Collected data entries:
>>>

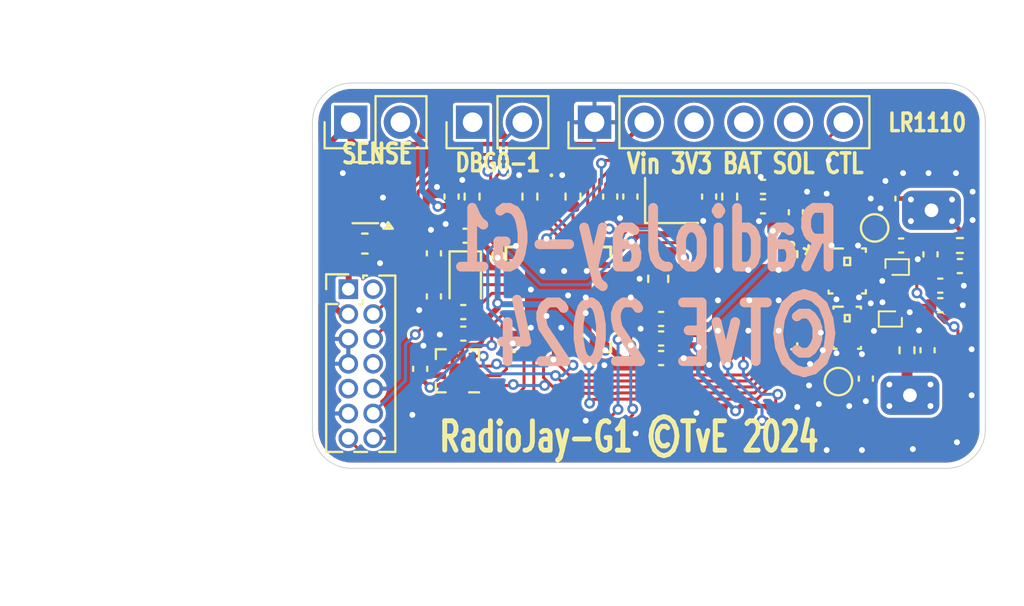
<source format=kicad_pcb>
(kicad_pcb
	(version 20240108)
	(generator "pcbnew")
	(generator_version "8.0")
	(general
		(thickness 0.086)
		(legacy_teardrops no)
	)
	(paper "User" 150.012 119.99)
	(layers
		(0 "F.Cu" signal)
		(31 "B.Cu" signal)
		(32 "B.Adhes" user "B.Adhesive")
		(33 "F.Adhes" user "F.Adhesive")
		(34 "B.Paste" user)
		(35 "F.Paste" user)
		(36 "B.SilkS" user "B.Silkscreen")
		(37 "F.SilkS" user "F.Silkscreen")
		(38 "B.Mask" user)
		(39 "F.Mask" user)
		(40 "Dwgs.User" user "User.Drawings")
		(41 "Cmts.User" user "User.Comments")
		(42 "Eco1.User" user "User.Eco1")
		(43 "Eco2.User" user "User.Eco2")
		(44 "Edge.Cuts" user)
		(45 "Margin" user)
		(46 "B.CrtYd" user "B.Courtyard")
		(47 "F.CrtYd" user "F.Courtyard")
		(48 "B.Fab" user)
		(49 "F.Fab" user)
		(50 "User.1" user "Stiffener")
	)
	(setup
		(stackup
			(layer "F.SilkS"
				(type "Top Silk Screen")
				(color "White")
			)
			(layer "F.Paste"
				(type "Top Solder Paste")
			)
			(layer "F.Mask"
				(type "Top Solder Mask")
				(color "Yellow")
				(thickness 0.0125)
			)
			(layer "F.Cu"
				(type "copper")
				(thickness 0.018)
			)
			(layer "dielectric 1"
				(type "core")
				(color "Polyimide")
				(thickness 0.025)
				(material "Polyimide")
				(epsilon_r 3.2)
				(loss_tangent 0.004)
			)
			(layer "B.Cu"
				(type "copper")
				(thickness 0.018)
			)
			(layer "B.Mask"
				(type "Bottom Solder Mask")
				(color "Yellow")
				(thickness 0.0125)
			)
			(layer "B.Paste"
				(type "Bottom Solder Paste")
			)
			(layer "B.SilkS"
				(type "Bottom Silk Screen")
				(color "White")
			)
			(copper_finish "None")
			(dielectric_constraints no)
			(edge_connector yes)
		)
		(pad_to_mask_clearance 0.1)
		(allow_soldermask_bridges_in_footprints yes)
		(aux_axis_origin 50.725 58.45)
		(grid_origin 50.5 54.5)
		(pcbplotparams
			(layerselection 0x00410fc_ffffffff)
			(plot_on_all_layers_selection 0x0000000_00000000)
			(disableapertmacros no)
			(usegerberextensions yes)
			(usegerberattributes no)
			(usegerberadvancedattributes no)
			(creategerberjobfile no)
			(dashed_line_dash_ratio 12.000000)
			(dashed_line_gap_ratio 3.000000)
			(svgprecision 4)
			(plotframeref no)
			(viasonmask no)
			(mode 1)
			(useauxorigin no)
			(hpglpennumber 1)
			(hpglpenspeed 20)
			(hpglpendiameter 15.000000)
			(pdf_front_fp_property_popups yes)
			(pdf_back_fp_property_popups yes)
			(dxfpolygonmode yes)
			(dxfimperialunits yes)
			(dxfusepcbnewfont yes)
			(psnegative no)
			(psa4output no)
			(plotreference yes)
			(plotvalue yes)
			(plotfptext yes)
			(plotinvisibletext no)
			(sketchpadsonfab no)
			(subtractmaskfromsilk yes)
			(outputformat 1)
			(mirror no)
			(drillshape 0)
			(scaleselection 1)
			(outputdirectory "20240311-jlcpcb")
		)
	)
	(net 0 "")
	(net 1 "GNDREF")
	(net 2 "+3.3V")
	(net 3 "/NRST")
	(net 4 "/RX")
	(net 5 "/LED")
	(net 6 "/SWCLK")
	(net 7 "/BOOT0")
	(net 8 "/TX")
	(net 9 "/SWDIO")
	(net 10 "/SENSPWR")
	(net 11 "/DBG0")
	(net 12 "/DBG1")
	(net 13 "/LED2")
	(net 14 "Net-(D3-A)")
	(net 15 "/CTRL1")
	(net 16 "unconnected-(U1-INT2-Pad11)")
	(net 17 "/RF3")
	(net 18 "Net-(U3-PC14-OSC32_IN)")
	(net 19 "Net-(U3-PC15-OSC32_OUT)")
	(net 20 "Net-(U4-VTCXO)")
	(net 21 "Net-(U4-DCC_SW)")
	(net 22 "Net-(C13-Pad1)")
	(net 23 "Net-(X1-OUT)")
	(net 24 "VDD")
	(net 25 "/RF4")
	(net 26 "Net-(D4-A)")
	(net 27 "unconnected-(J4-JRCLK{slash}NC-Pad9)")
	(net 28 "unconnected-(J4-NC-Pad2)")
	(net 29 "Net-(U4-VREG)")
	(net 30 "Net-(U4-RFO_LP_LF)")
	(net 31 "Net-(U4-XTA)")
	(net 32 "/ACCINT")
	(net 33 "/MISO")
	(net 34 "/SCK")
	(net 35 "/clk32768")
	(net 36 "/MOSI")
	(net 37 "Net-(U4-RFI_P_LF0)")
	(net 38 "Net-(U4-RFI_N_LF0)")
	(net 39 "unconnected-(U3-PB1-Pad15)")
	(net 40 "unconnected-(U3-PB7-Pad30)")
	(net 41 "unconnected-(U3-PA8-Pad18)")
	(net 42 "Net-(U4-RFI_N_LF1)")
	(net 43 "/LRNSS")
	(net 44 "Net-(U4-RFI_P_LF1)")
	(net 45 "/LRRESET")
	(net 46 "unconnected-(U4-32K_N{slash}DIO10-Pad8)")
	(net 47 "/LRBUSY")
	(net 48 "unconnected-(U4-XTB-Pad5)")
	(net 49 "unconnected-(U4-DNC__1-Pad17)")
	(net 50 "unconnected-(U4-DIO7-Pad11)")
	(net 51 "unconnected-(U4-RFO_HP_LF-Pad32)")
	(net 52 "/LRIRQ")
	(net 53 "unconnected-(U4-DNC__2-Pad18)")
	(net 54 "unconnected-(U4-DNC-Pad16)")
	(net 55 "unconnected-(U4-RFIO_HF-Pad26)")
	(net 56 "Vin")
	(net 57 "/ACCNSS")
	(net 58 "/VRFSW")
	(net 59 "/RF900")
	(net 60 "/RF11")
	(net 61 "/RF1560")
	(net 62 "/RF10")
	(net 63 "/RF1")
	(net 64 "/RF2")
	(net 65 "/RFSW")
	(net 66 "/LNAEN")
	(net 67 "/RF12")
	(net 68 "unconnected-(J1-Pin_3-Pad3)")
	(net 69 "unconnected-(J4-JTDO{slash}SWO-Pad8)")
	(net 70 "/VR_PA")
	(net 71 "unconnected-(J1-Pin_5-Pad5)")
	(net 72 "unconnected-(J1-Pin_4-Pad4)")
	(footprint "LED_SMD:LED_0402_1005Metric" (layer "F.Cu") (at 71.9 26.8 -90))
	(footprint "Connector_PinHeader_2.54mm:PinHeader_1x02_P2.54mm_Vertical" (layer "F.Cu") (at 63.85 23 90))
	(footprint "Capacitor_SMD:C_0402_1005Metric" (layer "F.Cu") (at 87.68 27.6 90))
	(footprint "Crystal:Crystal_SMD_2016-4Pin_2.0x1.6mm" (layer "F.Cu") (at 80.23 27))
	(footprint "TestPoint:TestPoint_Pad_D1.0mm" (layer "F.Cu") (at 90.6 28.4))
	(footprint "Connector_PinHeader_1.27mm:PinHeader_2x07_P1.27mm_Vertical" (layer "F.Cu") (at 63.73 31.53))
	(footprint "Connector_PinHeader_2.54mm:PinHeader_1x02_P2.54mm_Vertical" (layer "F.Cu") (at 70.075 23 90))
	(footprint "Capacitor_SMD:C_0402_1005Metric" (layer "F.Cu") (at 84.9 27.3))
	(footprint "Inductor_SMD:L_0402_1005Metric" (layer "F.Cu") (at 88.78 28 90))
	(footprint "Capacitor_SMD:C_0402_1005Metric" (layer "F.Cu") (at 93.95 32.35 180))
	(footprint "Resistor_SMD:R_0402_1005Metric" (layer "F.Cu") (at 73 26.8 90))
	(footprint "Capacitor_SMD:C_0402_1005Metric" (layer "F.Cu") (at 93.45 29.75 -90))
	(footprint "Capacitor_SMD:C_0402_1005Metric" (layer "F.Cu") (at 68.1 29.7 -90))
	(footprint "Inductor_SMD:L_0603_1608Metric" (layer "F.Cu") (at 79.55 31 90))
	(footprint "Capacitor_SMD:C_0402_1005Metric" (layer "F.Cu") (at 69.6 32.7))
	(footprint "Mostag:PG-TSNP-6-2_INF" (layer "F.Cu") (at 91.400001 33.0532 -90))
	(footprint "Capacitor_SMD:C_0402_1005Metric" (layer "F.Cu") (at 79.7 33.05))
	(footprint "Capacitor_SMD:C_0402_1005Metric" (layer "F.Cu") (at 94.95 30.35 180))
	(footprint "Inductor_SMD:L_0402_1005Metric" (layer "F.Cu") (at 91.2 34.635 -90))
	(footprint "Capacitor_SMD:C_0402_1005Metric" (layer "F.Cu") (at 69 26.8 90))
	(footprint "Capacitor_SMD:C_0402_1005Metric" (layer "F.Cu") (at 69.6 33.8))
	(footprint "Mostag:ANT_PAD_2sided_3x2mm" (layer "F.Cu") (at 92.4 36.95))
	(footprint "Connector_PinHeader_2.54mm:PinHeader_1x06_P2.54mm_Vertical" (layer "F.Cu") (at 76.3 23 90))
	(footprint "Capacitor_SMD:C_0402_1005Metric" (layer "F.Cu") (at 69.72 28.8))
	(footprint "Resistor_SMD:R_0402_1005Metric" (layer "F.Cu") (at 70.05 26.8 -90))
	(footprint "TestPoint:TestPoint_Pad_D1.0mm" (layer "F.Cu") (at 88.75 36.25))
	(footprint "Package_TO_SOT_SMD:SOT-23" (layer "F.Cu") (at 64.6 26.6 180))
	(footprint "Capacitor_SMD:C_0402_1005Metric" (layer "F.Cu") (at 93.95 31.35 180))
	(footprint "Capacitor_SMD:C_0402_1005Metric" (layer "F.Cu") (at 79.7 34.05))
	(footprint "Capacitor_SMD:C_0402_1005Metric" (layer "F.Cu") (at 90.15 36.1 -90))
	(footprint "Capacitor_SMD:C_0402_1005Metric" (layer "F.Cu") (at 79.7 35.05 180))
	(footprint "Capacitor_SMD:C_0402_1005Metric" (layer "F.Cu") (at 77.1 26.8 90))
	(footprint "Mostag:Infineon_PG-TSNP-6-10_0.7x1.1mm_0.7x1.1mm_P0.4mm" (layer "F.Cu") (at 91.75 30.4 90))
	(footprint "Capacitor_SMD:C_0402_1005Metric" (layer "F.Cu") (at 93.3 34.65 90))
	(footprint "Mostag:UFQFPN-32_STM" (layer "F.Cu") (at 74.45 32.049937))
	(footprint "Capacitor_SMD:C_0402_1005Metric" (layer "F.Cu") (at 91.95 29.3))
	(footprint "LED_SMD:LED_0402_1005Metric" (layer "F.Cu") (at 74.1 26.8 -90))
	(footprint "Capacitor_SMD:C_0402_1005Metric" (layer "F.Cu") (at 84.9 26.3))
	(footprint "Crystal:Crystal_SMD_2012-2Pin_2.0x1.2mm" (layer "F.Cu") (at 69.7 30.8 -90))
	(footprint "Capacitor_SMD:C_0402_1005Metric" (layer "F.Cu") (at 68.1 31.9 90))
	(footprint "Resistor_SMD:R_0402_1005Metric"
		(layer "F.Cu")
		(uuid "bc8d0b42-550a-487e-aa1b-288050e236ad")
		(at 75.2 26.8 90)
		(descr "Resistor SMD 0402 (1005 Metric), square (rectangular) end terminal, IPC_7351 nominal, (Body size source: IPC-SM-782 page 72, https://www.pcb-3d.com/wordpress/wp-content/uploads/ipc-sm-782a_amendment_1_and_2.pdf), generated with kicad-footprint-generator")
		(tags "resistor")
		(property "Reference" "R10"
			(at 0 -1.17 90)
			(layer "F.SilkS")
			(hide yes)
			(uuid "b79a6e50-1fd3-4bf4-97c2-5e76bf01e7e0")
			(effects
				(font
					(size 1 1)
					(thickness 0.15)
				)
			)
		)
		(property "Value" "1K"
			(at 0 1.17 90)
			(layer "F.Fab")
			(uuid "b88afca4-fbbe-4175-9bd1-c1dd811a2556")
			(effects
				(font
					(size 1 1)
					(thickness 0.15)
				)
			)
		)
		(property "Footprint" "Resistor_SMD:R_0402_1005Metric"
			(at 0 0 90)
			(unlocked yes)
			(layer "F.Fab")
			(hide yes)
			(uuid "921aeb16-a72a-45fa-bee2-6270665e205a")
			(effects
				(font
					(size 1.27 1.27)
					(thickness 0.15)
				)
			)
		)
		(property "Datasheet" ""
			(at 0 0 90)
			(unlocked yes)
			(layer "F.Fab")
			(hide yes)
			(uuid "3df325c1-607f-4308-8cc8-a839635de070")
			(effects
				(font
					(size 1.27 1.27)
					(thickness 0.15)
				)
			)
		)
		(property "Description" ""
			(at 0 0 90)
			(unlocked yes)
			(layer "F.Fab")
			(hide yes)
			(uuid "17a1f3ef-4558-4fe7-bef4-2a90819bd1fb")
			(effects
				(font
					(size 1.27 1.27)
					(thickness 0.15)
				)
			)
		)
		(property ki_fp_filters "R_*")
		(path "/2bb515cc-b51f-4308-ac7f-ff0d2629cfde")
		(sheetname "Root")
		(sheetfile "RadioJayG1-lr1110.kicad_sch")
		(attr smd)
		(fp_line
			(start -0.153641 -0.38)
			(end 0.153641 -0.38)
			(stroke
				(width 0.12)
				(type solid)
			)
			(layer "F.SilkS")
			(uuid "f78e0efa-b95d-40ba-a5bb-77d39bdf6c4e")
		)
		(fp_line
			(start -0.153641 0.38)
			(end 0.153641 0.38)
			(stroke
				(width 0.12)
				(type solid)
			)
			(layer "F.SilkS")
			(uuid "bfd63577-a551-4109-aac3-fccd42ef423d")
		)
		(fp_line
			(start 0.93 -0.47)
			(end 0.93 0.47)
			(stroke
				(width 0.05)
				(type solid)
			)
			(layer "F.CrtYd")
			(uuid "ffa2f320-31bd-48aa-b738-2791ed1c5fb7")
		)
		(
... [377166 chars truncated]
</source>
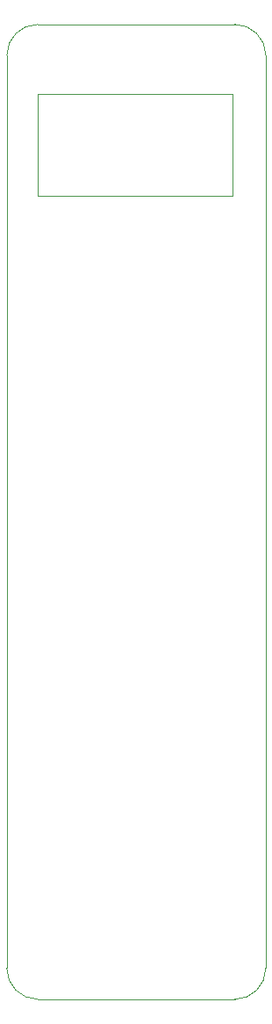
<source format=gm1>
G04 #@! TF.GenerationSoftware,KiCad,Pcbnew,(5.1.12)-1*
G04 #@! TF.CreationDate,2021-12-21T10:19:35+01:00*
G04 #@! TF.ProjectId,Transmitter,5472616e-736d-4697-9474-65722e6b6963,rev?*
G04 #@! TF.SameCoordinates,Original*
G04 #@! TF.FileFunction,Profile,NP*
%FSLAX46Y46*%
G04 Gerber Fmt 4.6, Leading zero omitted, Abs format (unit mm)*
G04 Created by KiCad (PCBNEW (5.1.12)-1) date 2021-12-21 10:19:35*
%MOMM*%
%LPD*%
G01*
G04 APERTURE LIST*
G04 #@! TA.AperFunction,Profile*
%ADD10C,0.050000*%
G04 #@! TD*
G04 APERTURE END LIST*
D10*
X133500000Y-58500000D02*
X133500000Y-48750000D01*
X152250000Y-58500000D02*
X133500000Y-58500000D01*
X152250000Y-48750000D02*
X152250000Y-58500000D01*
X133500000Y-48750000D02*
X152250000Y-48750000D01*
X155500000Y-133000000D02*
G75*
G02*
X152500000Y-136000000I-3000000J0D01*
G01*
X133500000Y-136000000D02*
G75*
G02*
X130500000Y-133000000I0J3000000D01*
G01*
X152500000Y-42000000D02*
G75*
G02*
X155500000Y-45000000I0J-3000000D01*
G01*
X130500000Y-45000000D02*
G75*
G02*
X133500000Y-42000000I3000000J0D01*
G01*
X130500000Y-133000000D02*
X130500000Y-45000000D01*
X152500000Y-136000000D02*
X133500000Y-136000000D01*
X155500000Y-45000000D02*
X155500000Y-133000000D01*
X133500000Y-42000000D02*
X152500000Y-42000000D01*
M02*

</source>
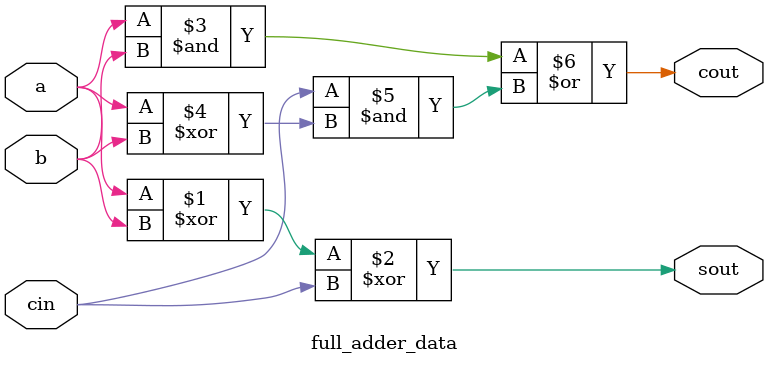
<source format=v>
 module full_adder_data(
 input a, b, cin,
 output sout, cout
 );
 assign sout = a ^ b ^ cin;
 assign cout = (a&b) | cin & (a^b);
 endmodule

</source>
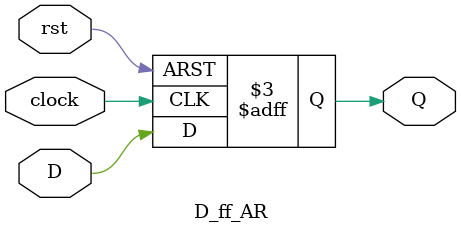
<source format=v>
module D_ff_AR (output reg Q,input D, clock, rst); 

	always @ (posedge clock, negedge rst)begin
		if (!rst) 
			Q <= 1'b0;
		else 
			Q <= D;
end
endmodule

</source>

<<<

*Work to complete*.
Taking the entries above, write out exactly each line from the one holding "(at 84.9 26.3))" to the one holding "(at 75.2 26.8 90)", both included, and stop there.

*Your response*.
	(footprint "Capacitor_SMD:C_0402_1005Metric" (layer "F.Cu") (at 84.9 26.3))
	(footprint "Crystal:Crystal_SMD_2012-2Pin_2.0x1.2mm" (layer "F.Cu") (at 69.7 30.8 -90))
	(footprint "Capacitor_SMD:C_0402_1005Metric" (layer "F.Cu") (at 68.1 31.9 90))
	(footprint "Resistor_SMD:R_0402_1005Metric"
		(layer "F.Cu")
		(uuid "bc8d0b42-550a-487e-aa1b-288050e236ad")
		(at 75.2 26.8 90)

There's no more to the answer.